Hawkins was born in 1929 in Cleveland, Ohio. Soon after, he was adopted and raised by Blackfoot Indians. He studied piano and guitar and wanted to grow up to be an opera singer. When that didn’t pan out, he turned to playing piano and singing the blues. His first recordings were with guitarist Tiny Grimes’ band in 1951. 

Once Hawkins stepped out and began a solo career, he became known for his vivid stage costumes that consisted of leopard skins, red leather, and large hats. This was just him getting his toes wet before diving into his “shock rock” persona. 

In 1956, Hawkins entered the studio with the song “I Put A Spell On You” with the intent of recording it as “a refined love song, a blues ballad”. However, on the day of recording, the record producer Arnold Maxin had brought in ribs, chicken, and alcohol for everyone. After recording, Hawkins recalled that, “we came out with this weird version…I don’t even remember making the record. Before, I was just a normal blues singer. I was just Jay Hawkins. It all sort of just fell in place. I found out I could do more destroying a song and screaming it to death.”

It’s kind of funny how that works out sometimes because we would hear a similar story about the 1968 Iron Butterfly epic song “In-A-Gadda-Da-Vida”, where gallons of wine would lead to “In The Garden of Eden” becoming “In-A-Gadda-Da-Vida”. 

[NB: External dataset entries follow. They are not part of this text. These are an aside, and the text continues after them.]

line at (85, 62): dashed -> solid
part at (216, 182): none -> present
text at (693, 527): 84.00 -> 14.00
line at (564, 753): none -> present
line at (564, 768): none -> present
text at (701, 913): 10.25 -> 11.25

After “I Put A Spell On You” was released, a radio DJ approached Hawkins and offered him $300 to emerge from a coffin during a performance. Hawkins was initially against the idea, saying that, “No black dude gets in a coffin alive – they don’t expect to get out!” After more consideration though, Hawkins brought out the coffin, the smoking skulls, the rubber snacks, and more. Twenty years after the initial release of “I Put A Spell On You”, Hawkins looked back during an interview and said, “If it were up to me, I wouldn’t be Screamin’ Jay Hawkins…James Brown did an awful lot of screamin’, but never got called Screamin’ James Brown…Why can’t people take me as a regular singer without making a bogeyman out of me?”

The song has been covered and released by other artists such as Nina Simone, Creedence Clearwater Revival, Sonique, Annie Lennox, and Chaka Khan. Probably the most notable cover was in the 1993 Disney Halloween favorite Hocus Pocus. Star Bette Midler brought the performance back during her 2015 Divine Intervention Tour and came out complete with Mary Sanderson-esque costume.

While Hawkins may have come to hate what his act became, without his bold work, we would not have artists like Alice Cooper, Black Sabbath, The Misfits and Glenn Danzig, Rob Zombie, and modern theatrical rockers such as Ice Nine Kills, who have become known for their horror-themed songs and live shows, complete with bloodied costumes and murderous props.